Pick out the lines below that include the string "Peptides".
Information: Begin
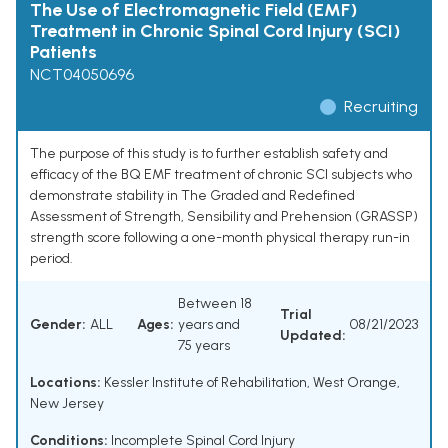
The Use of Electromagnetic Field (EMF)
Treatment in Chronic Spinal Cord Injury (SCI)
Patients
NCT04050696
Recruiting
The purpose of this study is to further establish safety and
efficacy of the BQ EMF treatment of chronic SCI subjects who
demonstrate stability in The Graded and Redefined
Assessment of Strength, Sensibility and Prehension (GRASSP)
strength score following a one-month physical therapy run-in
period.
Between 18
Trial
Gender:
ALL
Ages:
years and
08/21/2023
Updated:
75 years
Locations:
Kessler Institute of Rehabilitation, West Orange,
New Jersey
Conditions:
Incomplete Spinal Cord Injury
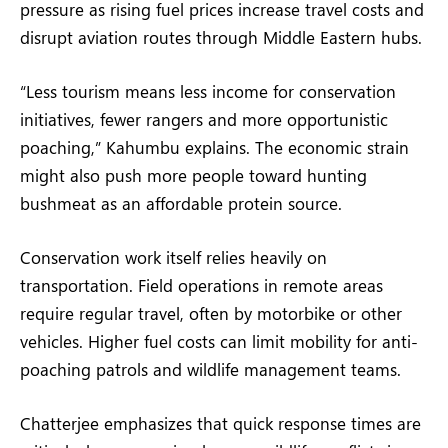
pressure as rising fuel prices increase travel costs and
disrupt aviation routes through Middle Eastern hubs.
“Less tourism means less income for conservation
initiatives, fewer rangers and more opportunistic
poaching,” Kahumbu explains. The economic strain
might also push more people toward hunting
bushmeat as an affordable protein source.
Conservation work itself relies heavily on
transportation. Field operations in remote areas
require regular travel, often by motorbike or other
vehicles. Higher fuel costs can limit mobility for anti-
poaching patrols and wildlife management teams.
Chatterjee emphasizes that quick response times are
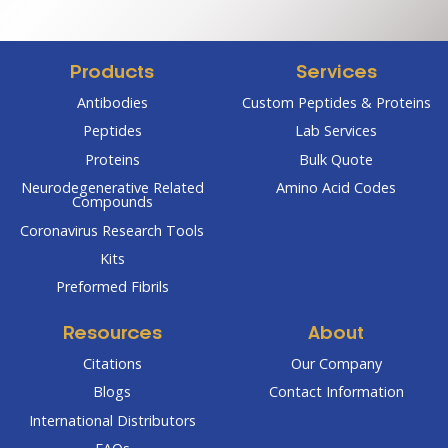
through
through
$304.00
$270.00
Products
Services
Antibodies
Custom Peptides & Proteins
Peptides
Lab Services
Proteins
Bulk Quote
Neurodegenerative Related
Amino Acid Codes
Compounds
Coronavirus Research Tools
Kits
Preformed Fibrils
Resources
About
Citations
Our Company
Blogs
Contact Information
International Distributors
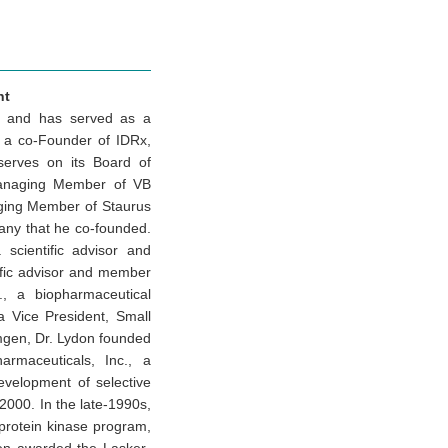
nt
es and has served as a
s a co-Founder of IDRx,
serves on its Board of
 Managing Member of VB
ging Member of Staurus
any that he co-founded.
scientific advisor and
ific advisor and member
., a biopharmaceutical
a Vice President, Small
Amgen, Dr. Lydon founded
armaceuticals, Inc., a
velopment of selective
2000. In the late-1990s,
protein kinase program,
Information: End
**Reply to the task**
Custom Peptides & Proteins
Peptides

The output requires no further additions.